Ho comprato un ventilatore che mi fa venire i reumatismi pero' fa anche un'aria magnifica, una brezza potente che caccia con veemenza l'afa dalla mia sempre più straripante camera; 22 metri quadri sono davvero pochi per contenere il mio ego in continua espansione, alle pareti ho già attaccato di tutto e ammasso roba su roba in ogni angolo; la prossima volta che mi toccherà cercare una stanza dovro' chiederne esplicitamente una per megalomani. Poi. La partita. Che ancora devo capire perché tutte le volte che me ne sto in Francia si finisce sempre a uno scontro Francia Italia. C'é ancora il Portogallo ehi. Ma io lo so, lo premonisco, che mi toccherà cammuffare il mio accento italiano nei prossimi giorni.
Alla fine dormo anche nonostante il tripudio di clacson dopo una sera trascorsa a chiacchierare in francese con una ragazza di Glasgow a proposito della musica di Glasgow.

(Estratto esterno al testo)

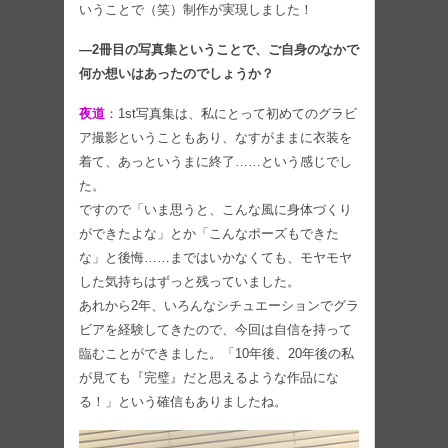
いうことで（笑）制作が実現しました！
―2冊目の写真集ということで、ご自身のなかで
何か想いはあったのでしょうか？
夜道
：1st写真集は、私にとって初めてのグラビ
ア撮影ということもあり、なすがままに衣装を
着て、あっというまに終了……という感じでし
た。
ですので「いま思うと、こんな風に身体づくり
ができたよな」とか「こんなポーズもできた
な」と後悔……まではいかなくても、モヤモヤ
した気持ちはずっと残っていました。
あれから2年、いろんなシチュエーションでグラ
ビアを経験してきたので、今回は自信を持って
臨むことができました。「10年後、20年後の私
が見ても『完璧』だと思えるような作品にな
る！」という確信もありましたね。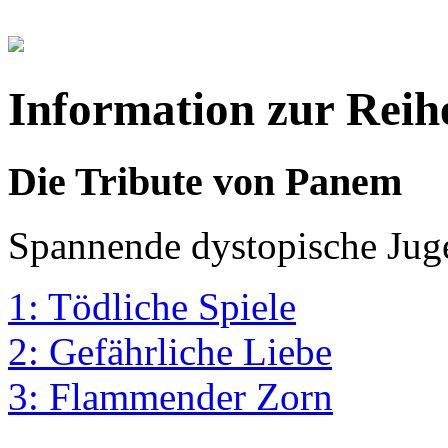
Information zur Reih
Die Tribute von Panem
Spannende dystopische Jug
1: Tödliche Spiele
2: Gefährliche Liebe
3: Flammender Zorn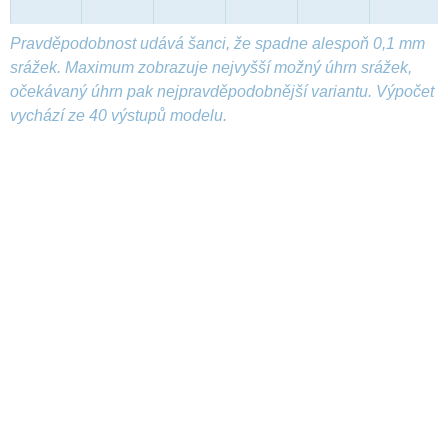
Pravděpodobnost udává šanci, že spadne alespoň 0,1 mm
srážek. Maximum zobrazuje nejvyšší možný úhrn srážek,
očekávaný úhrn pak nejpravděpodobnější variantu. Výpočet
vychází ze 40 výstupů modelu.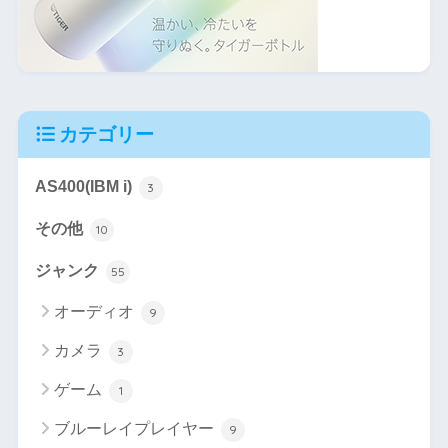
カテゴリー
AS400(IBM i)
3
その他
10
ジャンク
55
オーディオ
9
カメラ
3
ゲーム
1
ブルーレイプレイヤー
9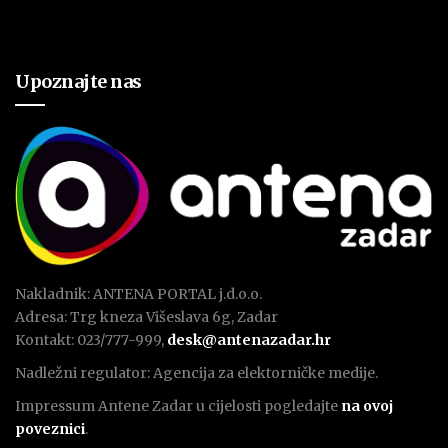
Upoznajte nas
Nakladnik: ANTENA PORTAL j.d.o.o.
Adresa: Trg kneza Višeslava 6g, Zadar
Kontakt: 023/777-999,
desk@antenazadar.hr
Nadležni regulator: Agencija za elektorničke medije.
Impressum Antene Zadar u cijelosti pogledajte
na ovoj
poveznici
.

Cioè mi ha detto che i Franz Ferdinand erano suoi vicini di casa prima di diventare famosi. Io a Vercelli vivo in un condominio in cui l'età media é ben oltre i settanta e non corro questo rischio celebrità.
Posso dire quasi di essermi abituata a chy, alla sua poca ma brava gente, ai francesi che un minuto ti conoscono e il minuto dopo ti hanno già regalato e offerto tutto quello che é a loro disposizione.
Sarà una lunga calda e intensa estate.
Sarà difficile non farsi trasportare da certi pensieri e mantenere il controllo delle proprie quattro pareti mentali. Forse é vero che resto qui per vedere quanto ci metto a scoppiare. Di sbadigli al lavoro, di stanchezza diffusa la mattina quando suona la sveglia, di freddo gelido dell'aria condizionata dei treni, di sete nel cuore della notte alle tre alle qiattro alle cinque...
Ma più vado avanti più so che é giusto restare, vedere fin dove si arriva, che cosa si raggiunge.